*TO-DO ITEM*
Any picture in the entries is to be skipped, while everything else is transcribed word for word.

[DATA SUPPLIED Boundary: Start]

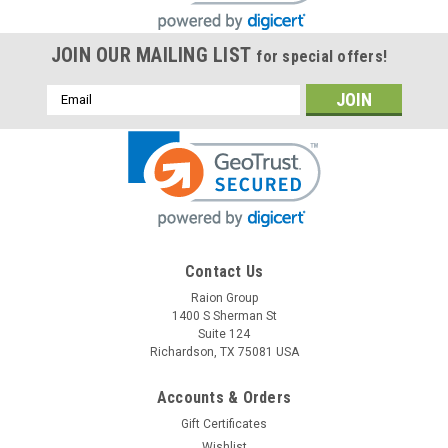
JOIN OUR MAILING LIST
for special offers!
Email
Address
Contact Us
Raion Group
Raion Power
1400 S Sherman St
APC RBC57 Compatible Battery Kit
Suite 124
Richardson, TX 75081 USA
This Raion Power RG-RBC57 (48V 9Ah) battery cartridge is a
compatible replacement for the APC RBC57 (48V 9Ah)
Uninterruptible Power Supply (UPS) unit. This rechargeable
Accounts & Orders
battery cartridge is guaranteed to meet or exceed OEM
Gift Certificates
specifications. We assure 100%...
Wishlist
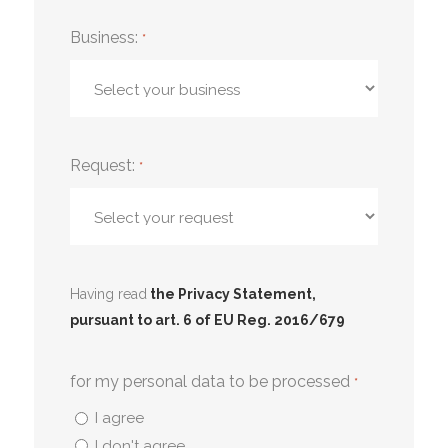
Business:
*
Request:
*
Having read
the Privacy Statement,
pursuant to art. 6 of EU Reg. 2016/679
for my personal data to be processed
*
I agree
I don't agree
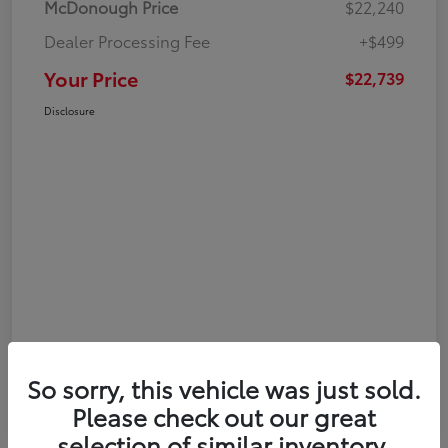
McDonough Price
$22,240
Dealer Processing Fee
+$499
Your Price
$22,739
Disclosure
So sorry, this vehicle was just sold.
Please check out our great
selection of similar inventory.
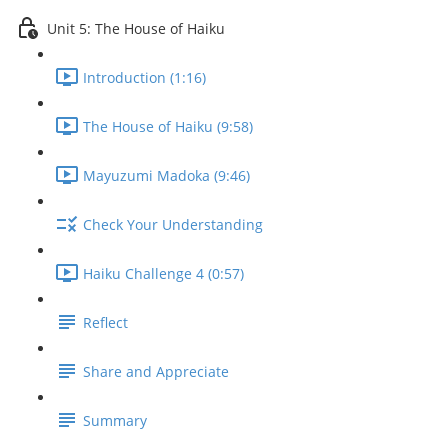
Unit 5: The House of Haiku
Introduction (1:16)
The House of Haiku (9:58)
Mayuzumi Madoka (9:46)
Check Your Understanding
Haiku Challenge 4 (0:57)
Reflect
Share and Appreciate
Summary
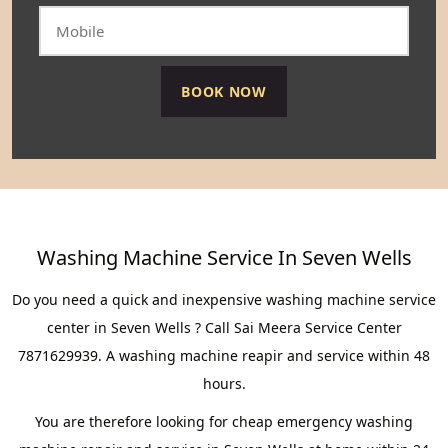
Washing Machine Service In Seven Wells
Do you need a quick and inexpensive washing machine service
center in Seven Wells ? Call Sai Meera Service Center
7871629939. A washing machine reapir and service within 48
hours.
You are therefore looking for cheap emergency washing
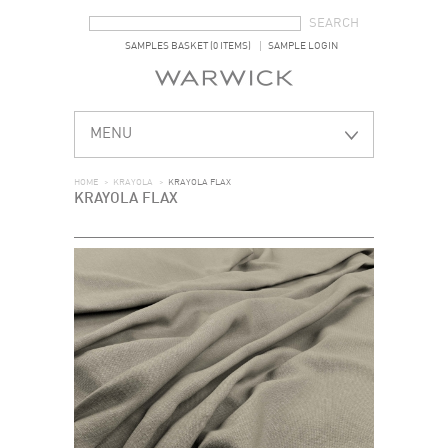
SEARCH FORM
SEARCH
SAMPLES BASKET (0 ITEMS)
SAMPLE LOGIN
MENU
HOME
>
KRAYOLA
>
KRAYOLA FLAX
KRAYOLA FLAX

[DATA SUPPLIED Boundary: End]

*ANSWER SECTION*
JOIN OUR MAILING LIST
for special offers!
Email
Address
Contact Us
Raion Group
Raion Power
1400 S Sherman St
APC RBC57 Compatible Battery Kit
Suite 124
Richardson, TX 75081 USA
This Raion Power RG-RBC57 (48V 9Ah) battery cartridge is a
compatible replacement for the APC RBC57 (48V 9Ah)
Uninterruptible Power Supply (UPS) unit. This rechargeable
Accounts & Orders
battery cartridge is guaranteed to meet or exceed OEM
Gift Certificates
specifications. We assure 100%...
Wishlist
Business:
*
Request:
*
Having read
the Privacy Statement,
pursuant to art. 6 of EU Reg. 2016/679
for my personal data to be processed
*
I agree
I don't agree
McDonough Price
$22,240
Dealer Processing Fee
+$499
Your Price
$22,739
Disclosure
So sorry, this vehicle was just sold.
Please check out our great
selection of similar inventory.
Unit 5: The House of Haiku
Introduction (1:16)
The House of Haiku (9:58)
Mayuzumi Madoka (9:46)
Check Your Understanding
Haiku Challenge 4 (0:57)
Reflect
Share and Appreciate
Summary
Washing Machine Service In Seven Wells
Do you need a quick and inexpensive washing machine service
center in Seven Wells ? Call Sai Meera Service Center
7871629939. A washing machine reapir and service within 48
hours.
You are therefore looking for cheap emergency washing
SEARCH FORM
SEARCH
SAMPLES BASKET (0 ITEMS)
SAMPLE LOGIN
MENU
HOME
>
KRAYOLA
>
KRAYOLA FLAX
KRAYOLA FLAX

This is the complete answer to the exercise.